**WRITTEN PROBLEM**
Copy out every line of the records below word for word, changing nothing.

**SUPPLIED INFORMATION**
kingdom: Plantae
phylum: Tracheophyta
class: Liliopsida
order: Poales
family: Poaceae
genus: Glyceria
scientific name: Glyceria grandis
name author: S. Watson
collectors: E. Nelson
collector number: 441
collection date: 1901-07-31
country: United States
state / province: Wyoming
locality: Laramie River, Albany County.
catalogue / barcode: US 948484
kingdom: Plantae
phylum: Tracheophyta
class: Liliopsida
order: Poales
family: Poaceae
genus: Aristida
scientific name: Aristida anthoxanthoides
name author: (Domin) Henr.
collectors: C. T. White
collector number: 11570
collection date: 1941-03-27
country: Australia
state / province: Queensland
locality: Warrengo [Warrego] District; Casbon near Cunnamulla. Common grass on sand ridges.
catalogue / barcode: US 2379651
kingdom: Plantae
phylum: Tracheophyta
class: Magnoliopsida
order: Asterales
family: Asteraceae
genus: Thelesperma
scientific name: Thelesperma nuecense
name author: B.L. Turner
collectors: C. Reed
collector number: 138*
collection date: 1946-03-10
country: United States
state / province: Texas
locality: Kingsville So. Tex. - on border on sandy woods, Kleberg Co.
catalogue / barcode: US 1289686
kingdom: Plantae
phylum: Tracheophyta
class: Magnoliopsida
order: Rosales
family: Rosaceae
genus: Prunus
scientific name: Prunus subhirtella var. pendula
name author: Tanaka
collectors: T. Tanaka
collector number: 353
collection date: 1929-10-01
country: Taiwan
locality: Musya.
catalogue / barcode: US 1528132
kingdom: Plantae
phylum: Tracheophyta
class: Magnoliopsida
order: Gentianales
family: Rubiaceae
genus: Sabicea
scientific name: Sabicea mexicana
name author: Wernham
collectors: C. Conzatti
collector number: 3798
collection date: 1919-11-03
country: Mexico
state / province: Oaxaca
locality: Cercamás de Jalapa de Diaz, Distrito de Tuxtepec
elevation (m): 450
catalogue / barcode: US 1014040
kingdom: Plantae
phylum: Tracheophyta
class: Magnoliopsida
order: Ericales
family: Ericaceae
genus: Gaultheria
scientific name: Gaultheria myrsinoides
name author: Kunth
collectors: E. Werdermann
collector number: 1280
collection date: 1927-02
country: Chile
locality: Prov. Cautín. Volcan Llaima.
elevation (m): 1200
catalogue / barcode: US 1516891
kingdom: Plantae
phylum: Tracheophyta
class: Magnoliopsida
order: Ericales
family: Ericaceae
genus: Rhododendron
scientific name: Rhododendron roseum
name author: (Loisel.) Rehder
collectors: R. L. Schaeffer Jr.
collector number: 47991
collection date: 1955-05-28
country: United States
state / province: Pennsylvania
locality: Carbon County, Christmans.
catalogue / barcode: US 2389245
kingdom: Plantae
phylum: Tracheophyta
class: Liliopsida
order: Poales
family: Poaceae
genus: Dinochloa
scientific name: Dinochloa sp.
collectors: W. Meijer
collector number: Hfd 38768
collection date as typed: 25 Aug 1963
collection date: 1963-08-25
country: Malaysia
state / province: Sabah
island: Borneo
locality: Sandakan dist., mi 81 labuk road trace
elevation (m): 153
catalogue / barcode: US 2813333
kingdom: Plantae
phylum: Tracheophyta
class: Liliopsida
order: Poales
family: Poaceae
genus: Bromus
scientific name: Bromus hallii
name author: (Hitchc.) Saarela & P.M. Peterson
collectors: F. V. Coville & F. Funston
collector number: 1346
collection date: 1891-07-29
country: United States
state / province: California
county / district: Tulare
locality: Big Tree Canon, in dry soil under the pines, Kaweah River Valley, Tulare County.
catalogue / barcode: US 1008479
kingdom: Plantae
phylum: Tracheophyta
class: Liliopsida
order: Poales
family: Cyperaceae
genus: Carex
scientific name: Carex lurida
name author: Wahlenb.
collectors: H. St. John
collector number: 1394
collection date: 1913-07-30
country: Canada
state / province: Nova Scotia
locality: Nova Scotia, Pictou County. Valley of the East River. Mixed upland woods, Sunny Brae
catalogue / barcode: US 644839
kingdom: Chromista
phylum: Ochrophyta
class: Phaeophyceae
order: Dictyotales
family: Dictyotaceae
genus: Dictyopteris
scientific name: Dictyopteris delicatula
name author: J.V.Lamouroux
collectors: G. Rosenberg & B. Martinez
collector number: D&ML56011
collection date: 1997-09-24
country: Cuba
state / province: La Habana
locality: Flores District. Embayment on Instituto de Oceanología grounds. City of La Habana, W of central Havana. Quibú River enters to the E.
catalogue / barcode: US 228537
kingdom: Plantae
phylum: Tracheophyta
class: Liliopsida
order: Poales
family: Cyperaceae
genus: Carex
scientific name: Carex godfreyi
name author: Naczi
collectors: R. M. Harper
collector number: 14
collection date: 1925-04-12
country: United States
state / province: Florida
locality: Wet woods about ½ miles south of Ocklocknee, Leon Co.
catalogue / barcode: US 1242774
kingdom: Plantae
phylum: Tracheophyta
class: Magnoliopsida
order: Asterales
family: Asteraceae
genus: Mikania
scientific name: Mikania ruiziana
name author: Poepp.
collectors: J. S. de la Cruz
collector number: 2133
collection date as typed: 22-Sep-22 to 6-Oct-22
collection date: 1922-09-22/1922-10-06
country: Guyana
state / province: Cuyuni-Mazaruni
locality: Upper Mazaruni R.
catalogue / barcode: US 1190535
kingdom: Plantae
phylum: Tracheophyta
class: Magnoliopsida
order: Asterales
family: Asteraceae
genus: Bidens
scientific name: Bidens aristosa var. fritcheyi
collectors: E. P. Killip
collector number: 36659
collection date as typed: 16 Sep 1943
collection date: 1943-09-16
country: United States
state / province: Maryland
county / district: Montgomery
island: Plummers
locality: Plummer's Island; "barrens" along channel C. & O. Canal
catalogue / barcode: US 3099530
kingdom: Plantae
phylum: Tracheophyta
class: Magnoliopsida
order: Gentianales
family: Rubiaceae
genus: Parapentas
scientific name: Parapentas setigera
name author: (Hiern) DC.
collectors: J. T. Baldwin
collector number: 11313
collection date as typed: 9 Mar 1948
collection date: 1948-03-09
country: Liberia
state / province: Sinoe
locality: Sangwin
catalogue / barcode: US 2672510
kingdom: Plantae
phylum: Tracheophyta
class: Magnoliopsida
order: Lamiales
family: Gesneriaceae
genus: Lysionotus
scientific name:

**TASK RESPONSE**
kingdom: Plantae
phylum: Tracheophyta
class: Liliopsida
order: Poales
family: Poaceae
genus: Glyceria
scientific name: Glyceria grandis
name author: S. Watson
collectors: E. Nelson
collector number: 441
collection date: 1901-07-31
country: United States
state / province: Wyoming
locality: Laramie River, Albany County.
catalogue / barcode: US 948484
kingdom: Plantae
phylum: Tracheophyta
class: Liliopsida
order: Poales
family: Poaceae
genus: Aristida
scientific name: Aristida anthoxanthoides
name author: (Domin) Henr.
collectors: C. T. White
collector number: 11570
collection date: 1941-03-27
country: Australia
state / province: Queensland
locality: Warrengo [Warrego] District; Casbon near Cunnamulla. Common grass on sand ridges.
catalogue / barcode: US 2379651
kingdom: Plantae
phylum: Tracheophyta
class: Magnoliopsida
order: Asterales
family: Asteraceae
genus: Thelesperma
scientific name: Thelesperma nuecense
name author: B.L. Turner
collectors: C. Reed
collector number: 138*
collection date: 1946-03-10
country: United States
state / province: Texas
locality: Kingsville So. Tex. - on border on sandy woods, Kleberg Co.
catalogue / barcode: US 1289686
kingdom: Plantae
phylum: Tracheophyta
class: Magnoliopsida
order: Rosales
family: Rosaceae
genus: Prunus
scientific name: Prunus subhirtella var. pendula
name author: Tanaka
collectors: T. Tanaka
collector number: 353
collection date: 1929-10-01
country: Taiwan
locality: Musya.
catalogue / barcode: US 1528132
kingdom: Plantae
phylum: Tracheophyta
class: Magnoliopsida
order: Gentianales
family: Rubiaceae
genus: Sabicea
scientific name: Sabicea mexicana
name author: Wernham
collectors: C. Conzatti
collector number: 3798
collection date: 1919-11-03
country: Mexico
state / province: Oaxaca
locality: Cercamás de Jalapa de Diaz, Distrito de Tuxtepec
elevation (m): 450
catalogue / barcode: US 1014040
kingdom: Plantae
phylum: Tracheophyta
class: Magnoliopsida
order: Ericales
family: Ericaceae
genus: Gaultheria
scientific name: Gaultheria myrsinoides
name author: Kunth
collectors: E. Werdermann
collector number: 1280
collection date: 1927-02
country: Chile
locality: Prov. Cautín. Volcan Llaima.
elevation (m): 1200
catalogue / barcode: US 1516891
kingdom: Plantae
phylum: Tracheophyta
class: Magnoliopsida
order: Ericales
family: Ericaceae
genus: Rhododendron
scientific name: Rhododendron roseum
name author: (Loisel.) Rehder
collectors: R. L. Schaeffer Jr.
collector number: 47991
collection date: 1955-05-28
country: United States
state / province: Pennsylvania
locality: Carbon County, Christmans.
catalogue / barcode: US 2389245
kingdom: Plantae
phylum: Tracheophyta
class: Liliopsida
order: Poales
family: Poaceae
genus: Dinochloa
scientific name: Dinochloa sp.
collectors: W. Meijer
collector number: Hfd 38768
collection date as typed: 25 Aug 1963
collection date: 1963-08-25
country: Malaysia
state / province: Sabah
island: Borneo
locality: Sandakan dist., mi 81 labuk road trace
elevation (m): 153
catalogue / barcode: US 2813333
kingdom: Plantae
phylum: Tracheophyta
class: Liliopsida
order: Poales
family: Poaceae
genus: Bromus
scientific name: Bromus hallii
name author: (Hitchc.) Saarela & P.M. Peterson
collectors: F. V. Coville & F. Funston
collector number: 1346
collection date: 1891-07-29
country: United States
state / province: California
county / district: Tulare
locality: Big Tree Canon, in dry soil under the pines, Kaweah River Valley, Tulare County.
catalogue / barcode: US 1008479
kingdom: Plantae
phylum: Tracheophyta
class: Liliopsida
order: Poales
family: Cyperaceae
genus: Carex
scientific name: Carex lurida
name author: Wahlenb.
collectors: H. St. John
collector number: 1394
collection date: 1913-07-30
country: Canada
state / province: Nova Scotia
locality: Nova Scotia, Pictou County. Valley of the East River. Mixed upland woods, Sunny Brae
catalogue / barcode: US 644839
kingdom: Chromista
phylum: Ochrophyta
class: Phaeophyceae
order: Dictyotales
family: Dictyotaceae
genus: Dictyopteris
scientific name: Dictyopteris delicatula
name author: J.V.Lamouroux
collectors: G. Rosenberg & B. Martinez
collector number: D&ML56011
collection date: 1997-09-24
country: Cuba
state / province: La Habana
locality: Flores District. Embayment on Instituto de Oceanología grounds. City of La Habana, W of central Havana. Quibú River enters to the E.
catalogue / barcode: US 228537
kingdom: Plantae
phylum: Tracheophyta
class: Liliopsida
order: Poales
family: Cyperaceae
genus: Carex
scientific name: Carex godfreyi
name author: Naczi
collectors: R. M. Harper
collector number: 14
collection date: 1925-04-12
country: United States
state / province: Florida
locality: Wet woods about ½ miles south of Ocklocknee, Leon Co.
catalogue / barcode: US 1242774
kingdom: Plantae
phylum: Tracheophyta
class: Magnoliopsida
order: Asterales
family: Asteraceae
genus: Mikania
scientific name: Mikania ruiziana
name author: Poepp.
collectors: J. S. de la Cruz
collector number: 2133
collection date as typed: 22-Sep-22 to 6-Oct-22
collection date: 1922-09-22/1922-10-06
country: Guyana
state / province: Cuyuni-Mazaruni
locality: Upper Mazaruni R.
catalogue / barcode: US 1190535
kingdom: Plantae
phylum: Tracheophyta
class: Magnoliopsida
order: Asterales
family: Asteraceae
genus: Bidens
scientific name: Bidens aristosa var. fritcheyi
collectors: E. P. Killip
collector number: 36659
collection date as typed: 16 Sep 1943
collection date: 1943-09-16
country: United States
state / province: Maryland
county / district: Montgomery
island: Plummers
locality: Plummer's Island; "barrens" along channel C. & O. Canal
catalogue / barcode: US 3099530
kingdom: Plantae
phylum: Tracheophyta
class: Magnoliopsida
order: Gentianales
family: Rubiaceae
genus: Parapentas
scientific name: Parapentas setigera
name author: (Hiern) DC.
collectors: J. T. Baldwin
collector number: 11313
collection date as typed: 9 Mar 1948
collection date: 1948-03-09
country: Liberia
state / province: Sinoe
locality: Sangwin
catalogue / barcode: US 2672510
kingdom: Plantae
phylum: Tracheophyta
class: Magnoliopsida
order: Lamiales
family: Gesneriaceae
genus: Lysionotus
scientific name:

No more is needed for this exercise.